Now, how can SNOOPSNOO improve search results? One advantage it has is that it knows /r/DaftPunk is about music and /r/plotholes is about movies, thanks to the categorization of subreddits that I had written about earlier. And this comes in handy when searching for subreddits.
Let’s search for “robots” on SNOOPSNOO. Thanks to stemming, it also includes results for “robotics”. Yay! Of course, not-entirely-relevant subreddits such as /r/DaftPunk, /r/plotholes and /r/robotchicken are included (and they should be, because they do have the word “robots” in them somwehere), but the search lets you restrict your results to particular topics — search for “robots topic:technology”, and only subreddits that are classified under Technology are returned.
Let’s look at a few more interesting examples:
- Searching for “python” returns /r/pygame — even though the word “python” does not appear in the subreddit’s title or description, because we know that it is classified under the Python topic. The search results also include /r/montypython and /r/ballpython, but add “topic:programming” to your search query and they’re gone. On the other hand, if you’re really looking for subreddits about the other python, simply search for “python topic:animals”.
- Searching for “universities in texas” returns /r/aggies, because we know that the subreddit is about “Universities and Colleges” and because “Texas” appears in its title/description.
- Searching for “india” returns /r/mumbai and /r/bangalore (although only on page 2), even when they don’t have the word India in their title or description.
The search also supports a small number of filters and operators that I hope you find useful:
- “cats subscribers<5000” returns subreddits about cats that have fewer than 5000 subscribers, for when you are purposely looking for smaller subreddits.
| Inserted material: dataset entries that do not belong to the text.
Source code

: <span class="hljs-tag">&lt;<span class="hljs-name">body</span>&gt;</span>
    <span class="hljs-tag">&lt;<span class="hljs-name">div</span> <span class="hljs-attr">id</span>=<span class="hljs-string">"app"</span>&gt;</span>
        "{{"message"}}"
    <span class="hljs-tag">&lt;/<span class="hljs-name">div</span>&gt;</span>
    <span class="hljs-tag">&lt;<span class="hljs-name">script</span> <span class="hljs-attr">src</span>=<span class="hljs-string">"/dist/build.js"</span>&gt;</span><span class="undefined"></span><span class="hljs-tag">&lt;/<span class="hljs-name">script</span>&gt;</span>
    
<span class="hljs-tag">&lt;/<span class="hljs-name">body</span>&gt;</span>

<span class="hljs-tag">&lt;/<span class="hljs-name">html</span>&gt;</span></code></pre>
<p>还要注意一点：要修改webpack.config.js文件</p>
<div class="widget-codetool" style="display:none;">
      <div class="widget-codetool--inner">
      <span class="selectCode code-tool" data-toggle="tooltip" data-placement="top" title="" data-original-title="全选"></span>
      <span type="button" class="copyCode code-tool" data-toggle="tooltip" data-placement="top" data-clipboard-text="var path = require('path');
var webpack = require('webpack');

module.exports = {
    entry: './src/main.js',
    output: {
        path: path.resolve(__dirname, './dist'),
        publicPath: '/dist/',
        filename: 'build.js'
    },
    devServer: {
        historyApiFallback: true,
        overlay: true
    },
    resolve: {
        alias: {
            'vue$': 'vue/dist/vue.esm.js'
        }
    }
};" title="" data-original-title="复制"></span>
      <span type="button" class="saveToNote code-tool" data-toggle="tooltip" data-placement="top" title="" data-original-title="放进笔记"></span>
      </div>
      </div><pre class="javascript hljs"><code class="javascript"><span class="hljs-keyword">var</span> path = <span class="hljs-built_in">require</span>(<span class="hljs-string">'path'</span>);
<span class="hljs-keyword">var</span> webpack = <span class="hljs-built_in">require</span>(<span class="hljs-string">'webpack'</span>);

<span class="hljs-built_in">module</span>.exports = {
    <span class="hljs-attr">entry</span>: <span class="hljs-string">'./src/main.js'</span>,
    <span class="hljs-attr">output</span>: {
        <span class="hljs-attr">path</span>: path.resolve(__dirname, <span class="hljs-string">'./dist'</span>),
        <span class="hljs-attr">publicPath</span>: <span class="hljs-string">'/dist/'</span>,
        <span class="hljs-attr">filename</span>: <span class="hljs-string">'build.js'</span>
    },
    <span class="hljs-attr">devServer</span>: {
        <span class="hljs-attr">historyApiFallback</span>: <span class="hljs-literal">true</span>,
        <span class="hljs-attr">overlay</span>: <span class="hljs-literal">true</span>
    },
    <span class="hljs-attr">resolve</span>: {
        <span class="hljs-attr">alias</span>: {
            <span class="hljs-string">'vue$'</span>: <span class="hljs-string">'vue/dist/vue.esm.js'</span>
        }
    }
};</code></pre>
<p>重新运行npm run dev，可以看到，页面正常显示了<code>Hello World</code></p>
- “music created>2013-05-10” returns subreddits about music that were created within the past two years.
- “hardcore over18:false” excludes 18+ subreddits from the results. Use “over18:true” if you want only 18+ subreddits returned — the search does not judge.
- Common search operators:
It’s exciting to release this new feature, but it does have its limitations — it only searches subreddit metadata, not content in posts. The index is also currently limited to the 30K subreddits that I have data for (UPDATE 05/13: The index has now been updated to include over 800K subreddits, thanks /u/GoldenSights!) but I’m working hard on adding more and more subreddits.
Thanks for reading, and I hope you enjoy the new search feature. Feedback and bug reports are welcome!